Kommandos de femmes
frappent dur lorsqu’elles sentent la moindre résistance. Les coups de poing volent, les coups de pied sont distribués avec précision pendant que d’autres s’arrachent mutuellement les cheveux tout en défendant leurs précieuses affaires.
Mais la situation devient critique car une des femmes-pirates tient un vrai couteau à la main. Zut alors, va-t-elle en égorger une ? Non, c’est tout simplement pour couper les ficelles qui retiennent les sacs.
Sur le coup, j’avoue que j’ai eu très peur ; et d’où il sort ce couteau avec une vraie lame ?
Misère ! dans quelle galère sommes-nous embarquées ? D’un côté les S.S. qui nous veulent du mal, de l’autre, ces harpies qui ne nous veulent pas de bien.
Sous la blanche clarté lunaire, cette scène de piraterie est hallucinante ; vraiment, il est dit que j’aurai tout vu, tout entendu, tout subi, rien ne m’aura été épargné pour parfaire mon éducation de prisonnière. Ah ! si j’en sors, que je vive vieille, très vieille, j’en aurai des histoires à raconter à mes enfants.
C’est beau les illusions !
Après tout, pourquoi pas ? Je deviendrai peut-être une centenaire avec la tête remplie de contes noirs qui plairont davantage que les bleus à mes petits-enfants de l’an deux mille ?

* [Données disponibles]
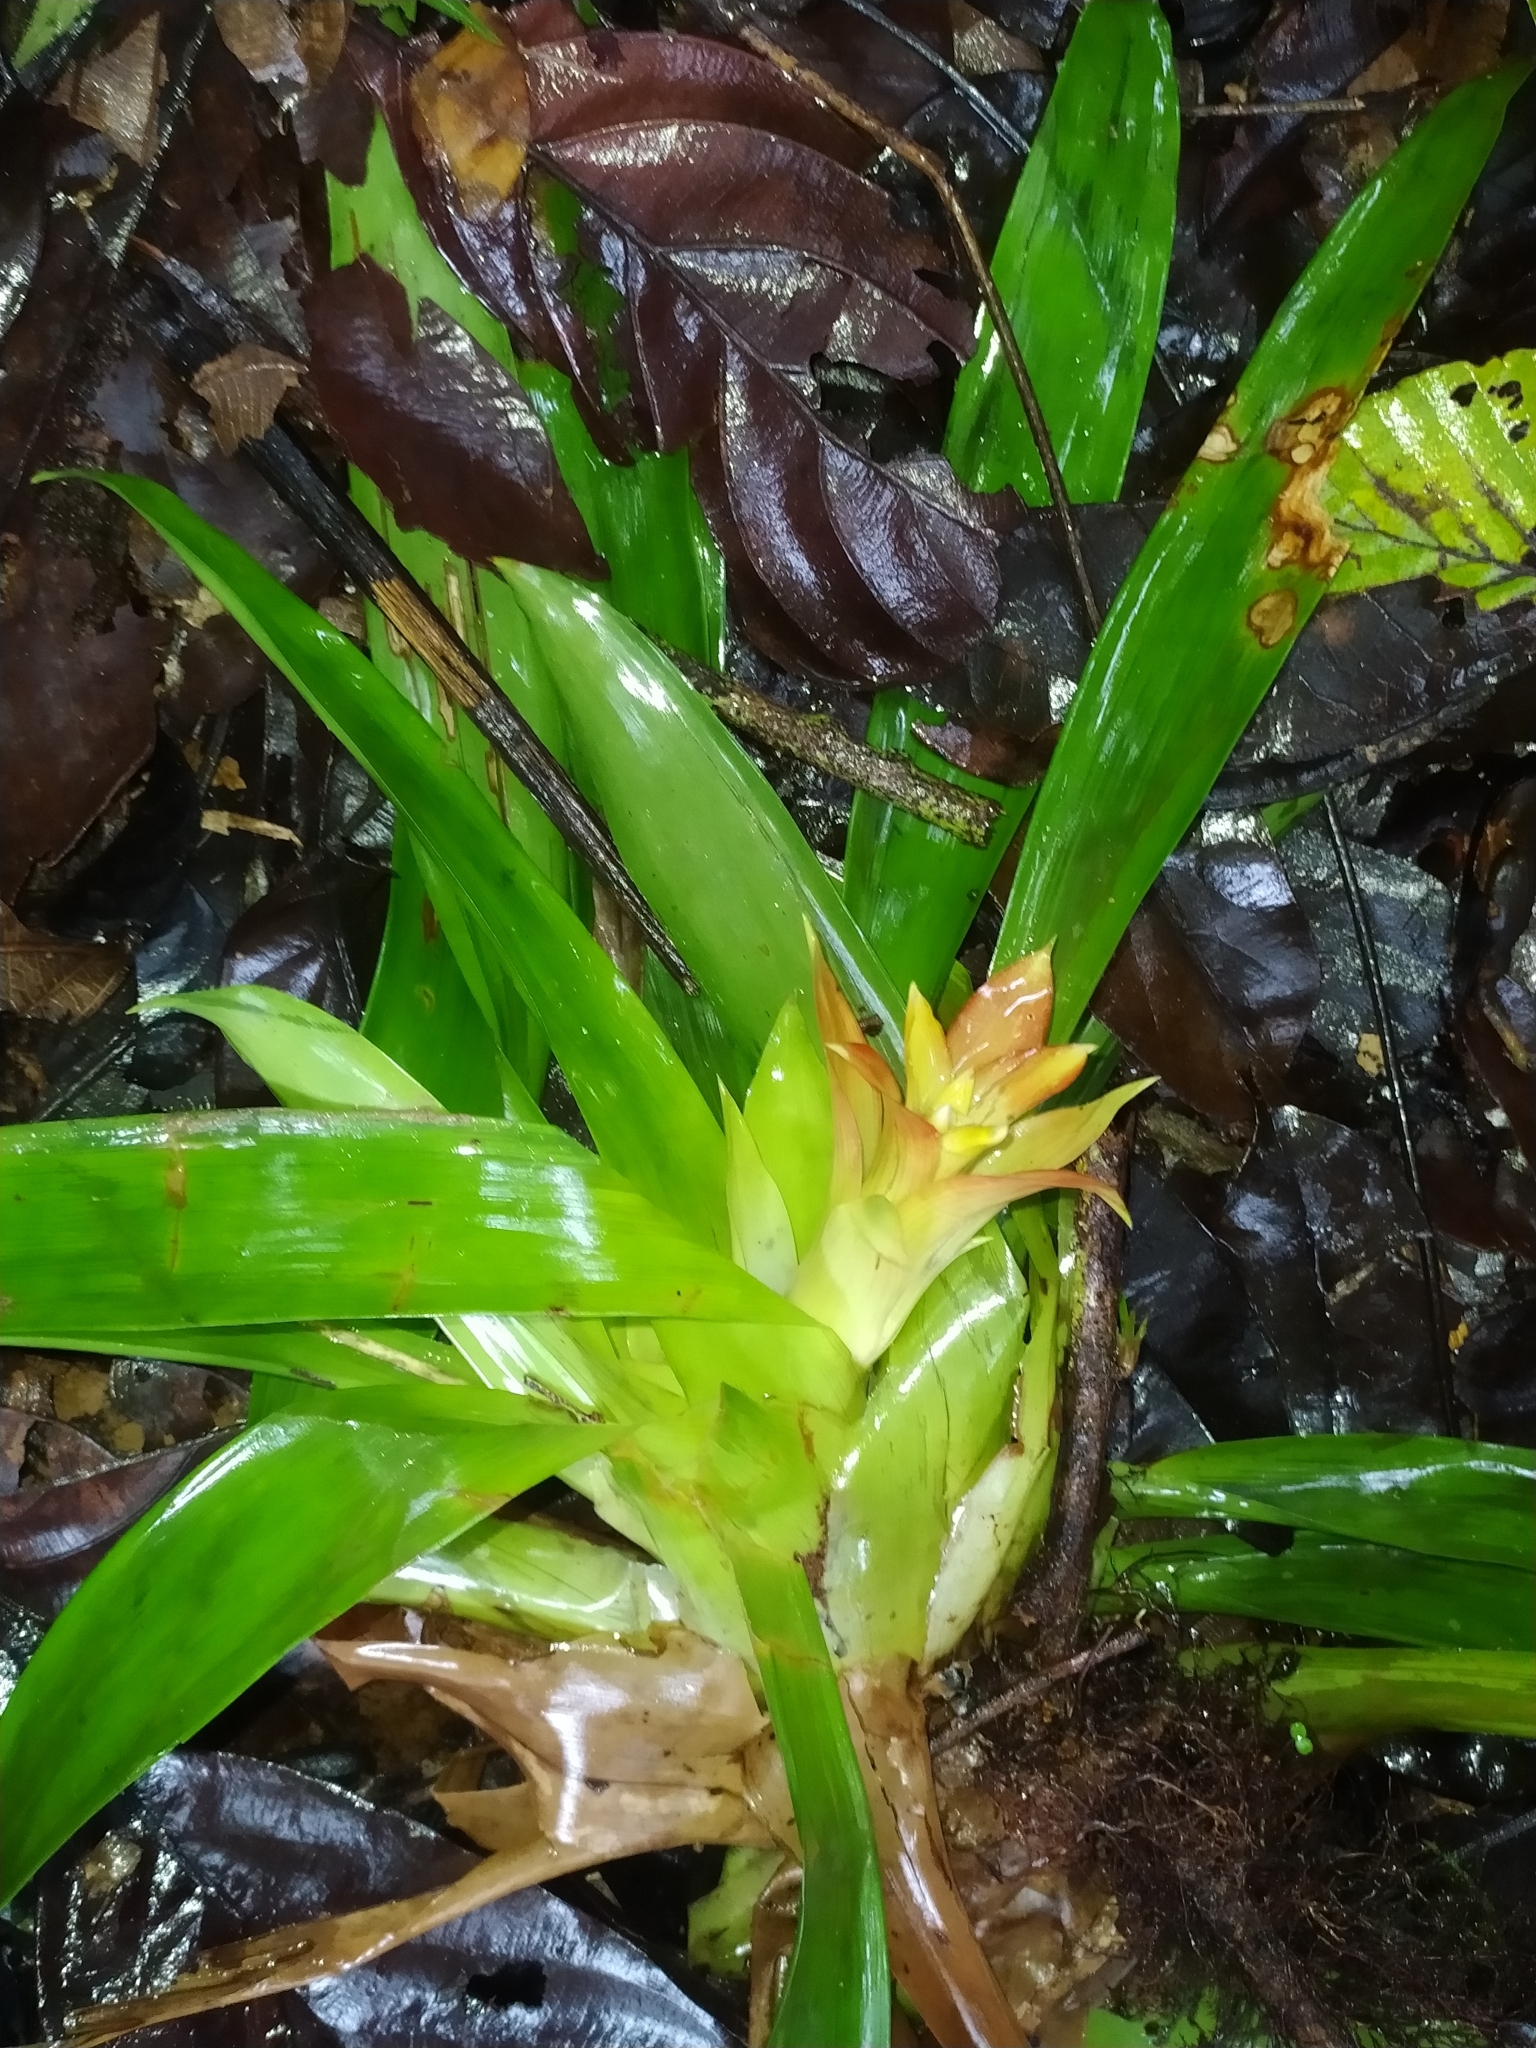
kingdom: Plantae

* [Exercice écrit] Recopiez tout le passage de l'extrait sur les prisonnières, depuis « Sur le coup, j’avoue » jusqu'à « pas de bien. ». Ces données viennent d'une autre source.

* [Travail réalisé]
Sur le coup, j’avoue que j’ai eu très peur ; et d’où il sort ce couteau avec une vraie lame ?
Misère ! dans quelle galère sommes-nous embarquées ? D’un côté les S.S. qui nous veulent du mal, de l’autre, ces harpies qui ne nous veulent pas de bien.